- **WHAT NEEDS TO BE DONE**
Print the text of every entry below unchanged, line for line, and leave the pictures out.

- **AVAILABLE DATA**
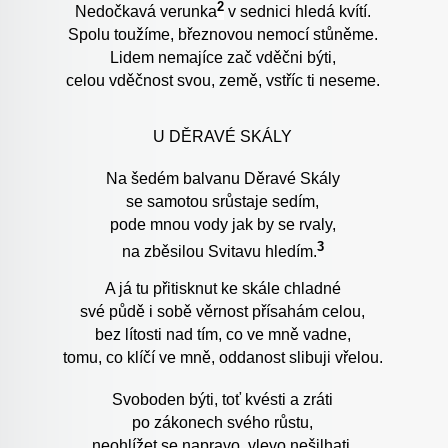
2
Nedočkavá verunka
v sednici hledá kvítí.
Spolu toužíme, březnovou nemocí stůněme.
Lidem nemajíce zač vděčni býti,
celou vděčnost svou, země, vstříc ti neseme.
U DĚRAVÉ SKÁLY
Na šedém balvanu Děravé Skály
se samotou srůstaje sedím,
pode mnou vody jak by se rvaly,
3
na zběsilou Svitavu hledím.
A já tu přitisknut ke skále chladné
své půdě i sobě věrnost přísahám celou,
bez lítosti nad tím, co ve mně vadne,
tomu, co klíčí ve mně, oddanost slibuji vřelou.
Svoboden býti, toť kvésti a zráti
po zákonech svého růstu,
neohlížet se napravo, vlevo nešilhati,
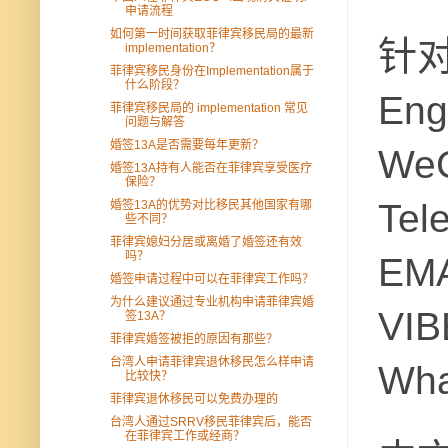
申请流程
如何第一时间获取菲律宾移民局的最新
针
implementation？
菲律宾移民身份在Implementation属于
什么阶段？
Eng
菲律宾移民局的 implementation 常见
问题与解答
婚签13A是否需要每年更新？
WeC
婚签13A持有人能否在菲律宾享受医疗
保险？
Tel
婚签13A的优势对比移民其他国家有哪
些不同？
菲律宾媳妇分居或离婚了婚签还有效
吗？
EMA
婚签申请过程中可以在菲律宾工作吗？
为什么建议通过专业机构申请菲律宾婚
VIB
签13A？
菲律宾婚签被拒的原因有那些？
台湾人申请菲律宾退休移民怎么样申请
Wha
比较快？
菲律宾退休移民可以免费办理的
台湾人通过SRRV移民菲律宾后，能否
在菲律宾工作或经商？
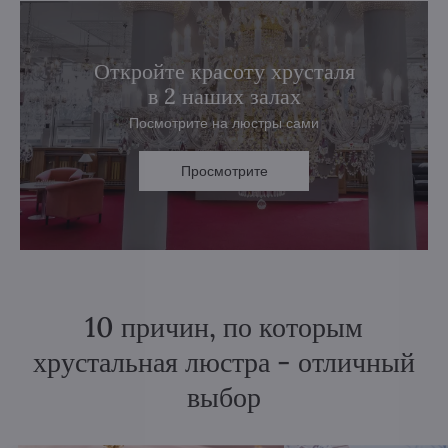
Откройте красоту хрусталя
в 2 наших залах
Посмотрите на люстры сами
Просмотрите
10 причин, по которым
хрустальная люстра - отличный
выбор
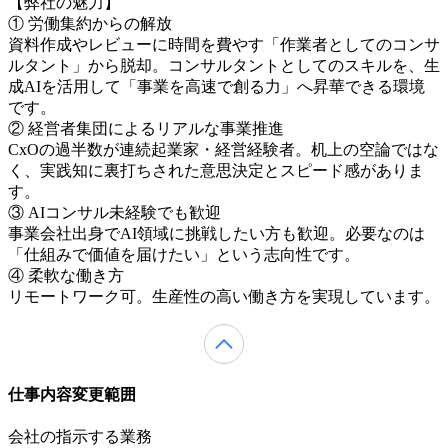
【弊社の魅力】
① 労働集約からの解放
資料作成やレビューに時間を費やす「作業者としてのコンサ
ルタント」から脱却。コンサルタントとしてのスキルを、生
成AIを活用して「事業を高速で創る力」へ昇華できる環境
です。
② 経営者集団によるリアルな事業推進
CxOの過半数が連続起業家・経営経験者。机上の空論ではな
く、実践知に裏打ちされた意思決定とスピード感がありま
す。
③ AIコンサル未経験でも歓迎
事業会社出身でAI領域に挑戦したい方も歓迎。必要なのは
「仕組みで価値を届けたい」という志向性です。
④ 柔軟な働き方
リモートワーク可。生産性の高い働き方を実現しています。
仕事内容変更範囲
会社の指示する業務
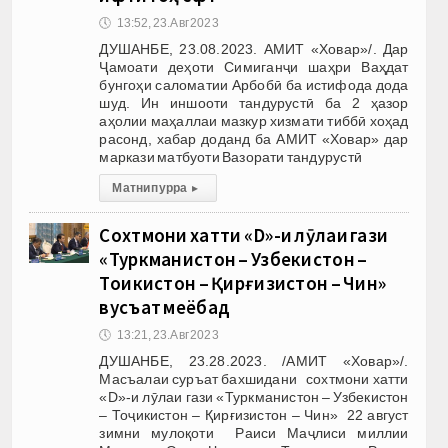
🕔
13:52, 23.Авг 2023
ДУШАНБЕ, 23.08.2023. АМИТ «Ховар»/. Дар
Ҷамоати деҳоти Симиганҷи шаҳри Ваҳдат
бунгоҳи саломатии Арбобӣ ба истифода дода
шуд. Ин иншооти тандурустӣ ба 2 ҳазор
аҳолии маҳаллаи мазкур хизмати тиббӣ хоҳад
расонд, хабар доданд ба АМИТ «Ховар» дар
маркази матбуоти Вазорати тандурустӣ
Матни пурра
▸
Сохтмони хатти «D»-и лӯлаи гази
«Туркманистон – Узбекистон –
Тоҷикистон – Қирғизистон – Чин»
вусъат меёбад
🕔
13:21, 23.Авг 2023
ДУШАНБЕ, 23.28.2023. /АМИТ «Ховар»/.
Масъалаи суръат бахшидани сохтмони хатти
«D»-и лӯлаи гази «Туркманистон – Узбекистон
– Тоҷикистон – Қирғизистон – Чин» 22 август
зимни мулоқоти Раиси Маҷлиси миллии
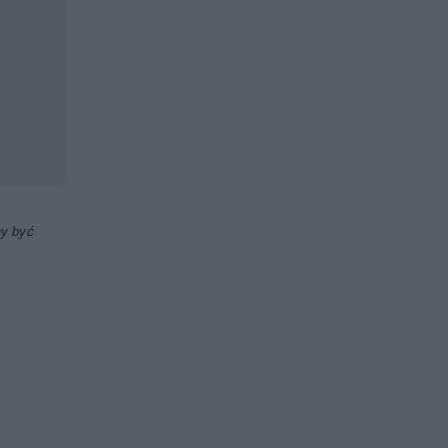
ny być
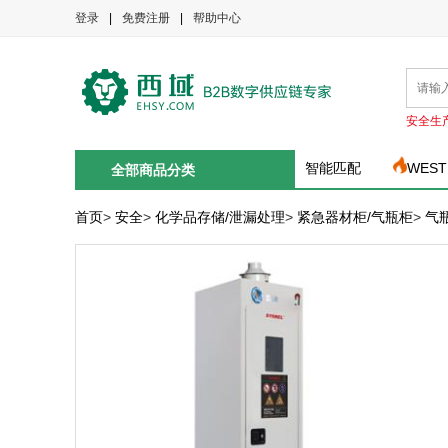
登录
|
免费注册
|
帮助中心
安全生
智能匹配
WEST
全部商品分类
首页
>
安全
>
化学品存储/泄漏处理
>
紧急器材柜/气瓶柜
>
气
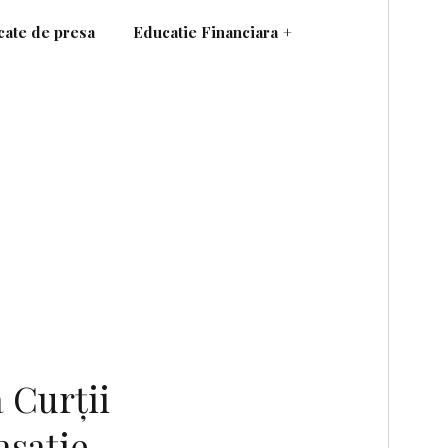
ate de presa
Educatie Financiara
+
 Curţii
saţie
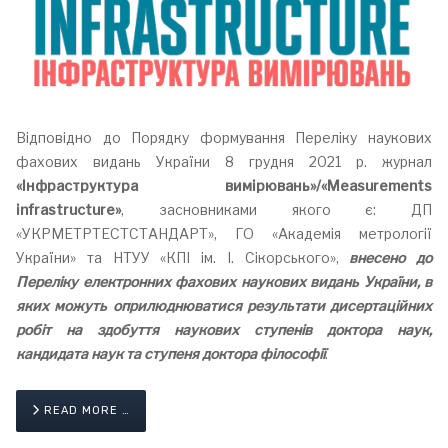
Відповідно до Порядку формування Переліку наукових
фахових видань України 8 грудня 2021 р. журнал
«Інфраструктура вимірювань»/«
Measurements
infrastructure
»
, засновниками якого є: ДП
«УКРМЕТРТЕСТСТАНДАРТ», ГО «Академія метрології
України» та НТУУ «КПІ ім. І. Сікорського»,
внесено до
Переліку електронних фахових наукових видань України, в
яких можуть оприлюднюватися результати дисертаційних
робіт на здобуття наукових ступенів доктора наук,
кандидата наук та ступеня доктора філософії
.
READ MORE …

- **ANSWER TO THIS TASK**
2
Nedočkavá verunka
v sednici hledá kvítí.
Spolu toužíme, březnovou nemocí stůněme.
Lidem nemajíce zač vděčni býti,
celou vděčnost svou, země, vstříc ti neseme.
U DĚRAVÉ SKÁLY
Na šedém balvanu Děravé Skály
se samotou srůstaje sedím,
pode mnou vody jak by se rvaly,
3
na zběsilou Svitavu hledím.
A já tu přitisknut ke skále chladné
své půdě i sobě věrnost přísahám celou,
bez lítosti nad tím, co ve mně vadne,
tomu, co klíčí ve mně, oddanost slibuji vřelou.
Svoboden býti, toť kvésti a zráti
po zákonech svého růstu,
neohlížet se napravo, vlevo nešilhati,
申请流程
如何第一时间获取菲律宾移民局的最新
针
implementation？
菲律宾移民身份在Implementation属于
什么阶段？
Eng
菲律宾移民局的 implementation 常见
问题与解答
婚签13A是否需要每年更新？
WeC
婚签13A持有人能否在菲律宾享受医疗
保险？
Tel
婚签13A的优势对比移民其他国家有哪
些不同？
菲律宾媳妇分居或离婚了婚签还有效
吗？
EMA
婚签申请过程中可以在菲律宾工作吗？
为什么建议通过专业机构申请菲律宾婚
VIB
签13A？
菲律宾婚签被拒的原因有那些？
台湾人申请菲律宾退休移民怎么样申请
Wha
比较快？
菲律宾退休移民可以免费办理的
台湾人通过SRRV移民菲律宾后，能否
在菲律宾工作或经商？
Откройте красоту хрусталя
в 2 наших залах
Посмотрите на люстры сами
Просмотрите
10 причин, по которым
хрустальная люстра - отличный
выбор
【弊社の魅力】
① 労働集約からの解放
資料作成やレビューに時間を費やす「作業者としてのコンサ
ルタント」から脱却。コンサルタントとしてのスキルを、生
成AIを活用して「事業を高速で創る力」へ昇華できる環境
です。
② 経営者集団によるリアルな事業推進
CxOの過半数が連続起業家・経営経験者。机上の空論ではな
く、実践知に裏打ちされた意思決定とスピード感がありま
す。
③ AIコンサル未経験でも歓迎
事業会社出身でAI領域に挑戦したい方も歓迎。必要なのは
「仕組みで価値を届けたい」という志向性です。
④ 柔軟な働き方
リモートワーク可。生産性の高い働き方を実現しています。
仕事内容変更範囲
会社の指示する業務
🕔
13:52, 23.Авг 2023
ДУШАНБЕ, 23.08.2023. АМИТ «Ховар»/. Дар
Ҷамоати деҳоти Симиганҷи шаҳри Ваҳдат
бунгоҳи саломатии Арбобӣ ба истифода дода
шуд. Ин иншооти тандурустӣ ба 2 ҳазор
аҳолии маҳаллаи мазкур хизмати тиббӣ хоҳад
расонд, хабар доданд ба АМИТ «Ховар» дар
маркази матбуоти Вазорати тандурустӣ
Матни пурра
▸
Сохтмони хатти «D»-и лӯлаи гази
«Туркманистон – Узбекистон –
Тоҷикистон – Қирғизистон – Чин»
вусъат меёбад
🕔
13:21, 23.Авг 2023
ДУШАНБЕ, 23.28.2023. /АМИТ «Ховар»/.
Масъалаи суръат бахшидани сохтмони хатти
«D»-и лӯлаи гази «Туркманистон – Узбекистон
– Тоҷикистон – Қирғизистон – Чин» 22 август
зимни мулоқоти Раиси Маҷлиси миллии
ny być
登录
|
免费注册
|
帮助中心
安全生
智能匹配
WEST
全部商品分类
首页
>
安全
>
化学品存储/泄漏处理
>
紧急器材柜/气瓶柜
>
气
ate de presa
Educatie Financiara
+
 Curţii
saţie
Відповідно до Порядку формування Переліку наукових
фахових видань України 8 грудня 2021 р. журнал
«Інфраструктура вимірювань»/«
Measurements
infrastructure
»
, засновниками якого є: ДП
«УКРМЕТРТЕСТСТАНДАРТ», ГО «Академія метрології
України» та НТУУ «КПІ ім. І. Сікорського»,
внесено до
Переліку електронних фахових наукових видань України, в
яких можуть оприлюднюватися результати дисертаційних
робіт на здобуття наукових ступенів доктора наук,
кандидата наук та ступеня доктора філософії
.
READ MORE …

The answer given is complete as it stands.